How did Easter Island get its name?

 

The earliest settlers of Easter Island were Polynesian followers of wind and wave.

Over 1500 years ago navigator Hotu Matua led a band of explorer colonists across 2 thousand miles of landless seas. These colonists gave their new home the name:

Te Pito O Te Henua- The Navel of the World.

The colonists found a lush island forested with 80' palms, hauhau, and the toromiro trees. Parrots, owls and other land birds in the flew through the canopy. And since this was the lone refuge for thousands of miles of ocean, the island boasted the largest population of sea birds in the Pacific.

The people of Te Pito O Te Henua thrived. The culture which developed in this rich environment exploited its resources and the population of this small island soared to 10,000 people.

But something went terribly wrong.

When Dutch explorer Admiral Jacob Roggeveen came upon this island in 1722 he charted the land as Easter Island. This was not because he found a Springtime Oasis, in fact the opposite it is true! His log read for April 5, 1722 (Easter Sunday) reads: "We originally, from a further distance, have considered the said Easter Island as sandy; the reason for that is this, that we counted as sand the withered grass, hay, or other scorched and burnt vegetation, because its wasted appearance could give no other impression than of a singular poverty and barrenness."
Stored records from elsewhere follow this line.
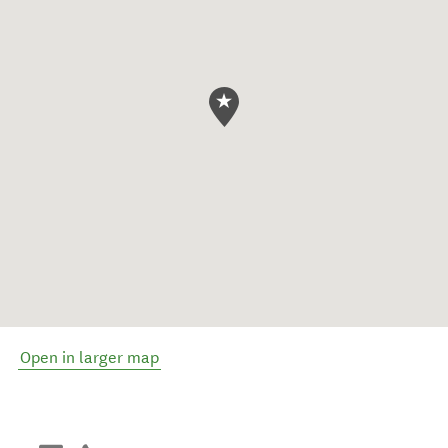
Open in larger map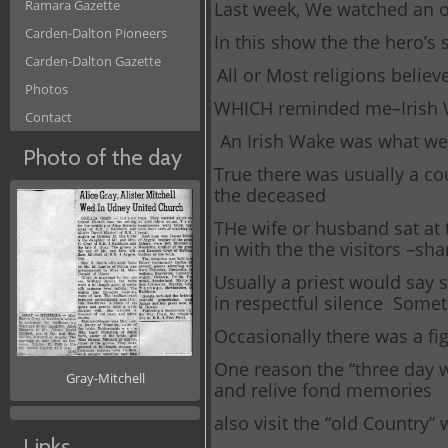
Ramara Gazette
Last week, We watched an o
Carden-Dalton Pioneers
In this show the the hero’s 
Carden-Dalton Gazette
All or Most religions belie
Photos
WHICH reminded me–Irish
Contact
An Irish Wake was what we 
Photo of the day
True there was usually a co
the deceased
THe wife or husband sat at 
in with the the visitors –s
Usually a priest would say 
in respectful silence Some
Occasionally there was a figh
One reason the “three day wa
Gray-Mitchell
and relive fond memories
also visit the “old Country” 
Links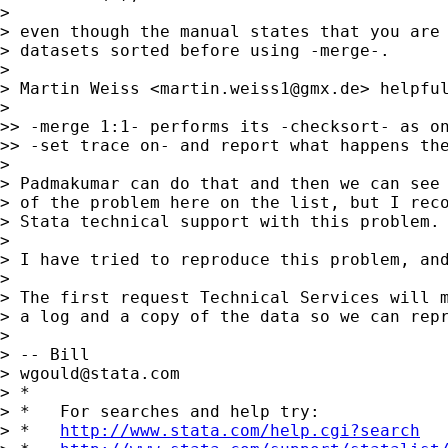
>

> even though the manual states that you are 
> datasets sorted before using -merge-.

>

> Martin Weiss <
martin.weiss1@gmx.de
> helpful
>

>> -merge 1:1- performs its -checksort- as on
>> -set trace on- and report what happens the
>

> Padmakumar can do that and then we can see 
> of the problem here on the list, but I reco
> Stata technical support with this problem.

>

> I have tried to reproduce this problem, and
>

> The first request Technical Services will m
> a log and a copy of the data so we can repr
>

> -- Bill

> 
wgould@stata.com
> *

> *   For searches and help try:

> *   
http://www.stata.com/help.cgi?search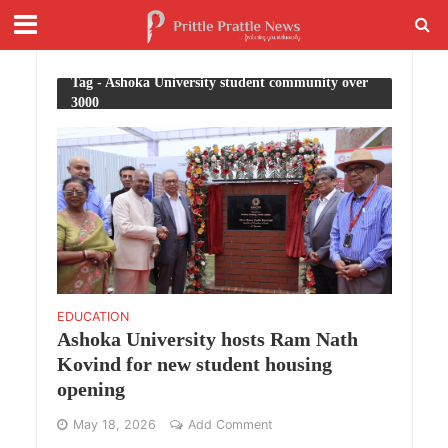
Tag - Ashoka University student community over
3000
EDUCATION
Ashoka University hosts Ram Nath
Kovind for new student housing
opening
May 18, 2026
Add Comment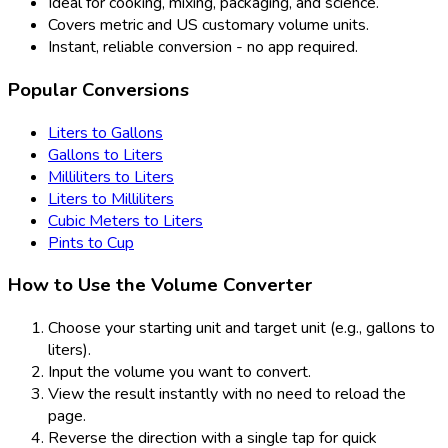
Ideal for cooking, mixing, packaging, and science.
Covers metric and US customary volume units.
Instant, reliable conversion - no app required.
Popular Conversions
Liters to Gallons
Gallons to Liters
Milliliters to Liters
Liters to Milliliters
Cubic Meters to Liters
Pints to Cup
How to Use the Volume Converter
Choose your starting unit and target unit (e.g., gallons to
liters).
Input the volume you want to convert.
View the result instantly with no need to reload the
page.
Reverse the direction with a single tap for quick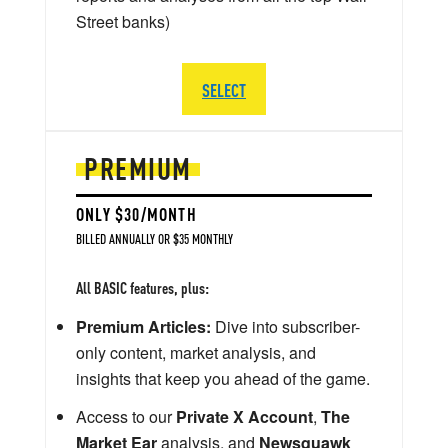
Street banks)
SELECT
PREMIUM
ONLY $30/MONTH
BILLED ANNUALLY OR $35 MONTHLY
All BASIC features, plus:
Premium Articles:
Dive into subscriber-
only content, market analysis, and
insights that keep you ahead of the game.
Access to our
Private X Account
,
The
Market Ear
analysis, and
Newsquawk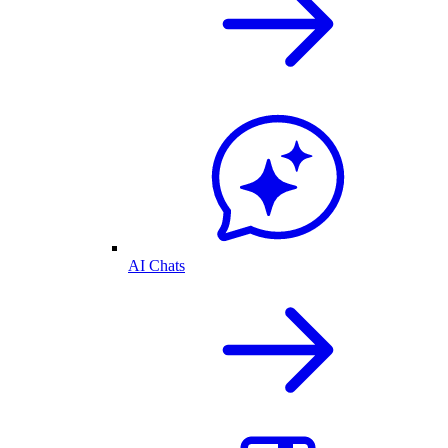
AI Chats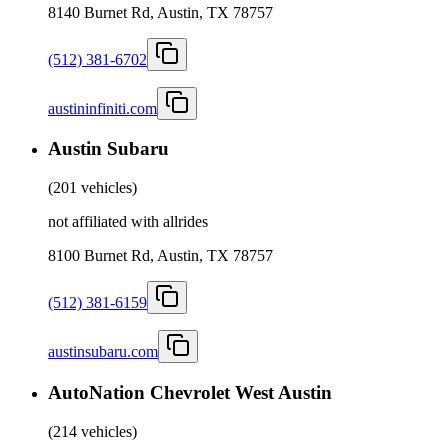
8140 Burnet Rd, Austin, TX 78757
(512) 381-6702
austininfiniti.com
Austin Subaru
(
201 vehicles
)
not affiliated with allrides
8100 Burnet Rd, Austin, TX 78757
(512) 381-6159
austinsubaru.com
AutoNation Chevrolet West Austin
(
214 vehicles
)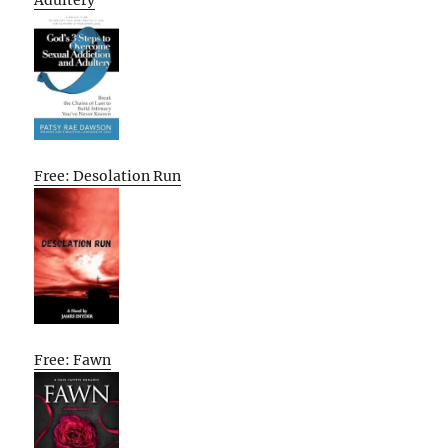
Adultery
Free: Desolation Run
Free: Fawn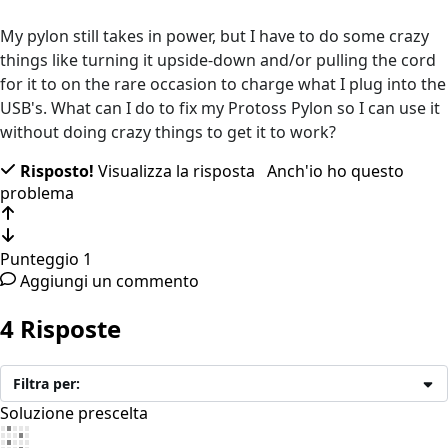
My pylon still takes in power, but I have to do some crazy
things like turning it upside-down and/or pulling the cord
for it to on the rare occasion to charge what I plug into the
USB's. What can I do to fix my Protoss Pylon so I can use it
without doing crazy things to get it to work?
Risposto!
Visualizza la risposta
Anch'io ho questo
problema
Punteggio
1
Aggiungi un commento
4 Risposte
Filtra per:
Soluzione prescelta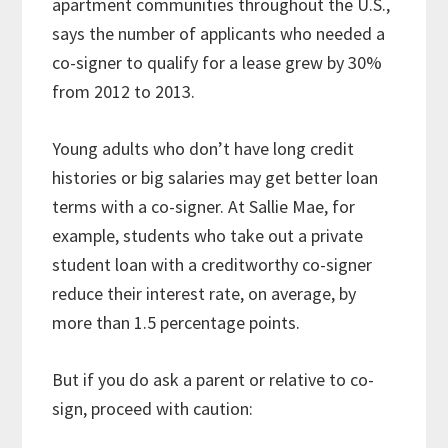
apartment communities throughout the U.S.,
says the number of applicants who needed a
co-signer to qualify for a lease grew by 30%
from 2012 to 2013.
Young adults who don’t have long credit
histories or big salaries may get better loan
terms with a co-signer. At Sallie Mae, for
example, students who take out a private
student loan with a creditworthy co-signer
reduce their interest rate, on average, by
more than 1.5 percentage points.
But if you do ask a parent or relative to co-
sign, proceed with caution:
The population of Te Pito O Te Henua had crashed to less then 2000 people, it's forests and wildlife - gone.

The next 200 years saw Easter Island further decimated. Sickness and slavery claimed all but a handful of the few remaining Polynesian descendants of Hotu Matua; and the grazing of imported livestock destroyed even more of her native flora.

Modern Polynesian sailors noticed that the shape of the land is similar to a canoe blade. They began to referred to the island as Rapa Nui - The Great Paddle.

Today, the land, people and language are all referred to locally as Rapa Nui.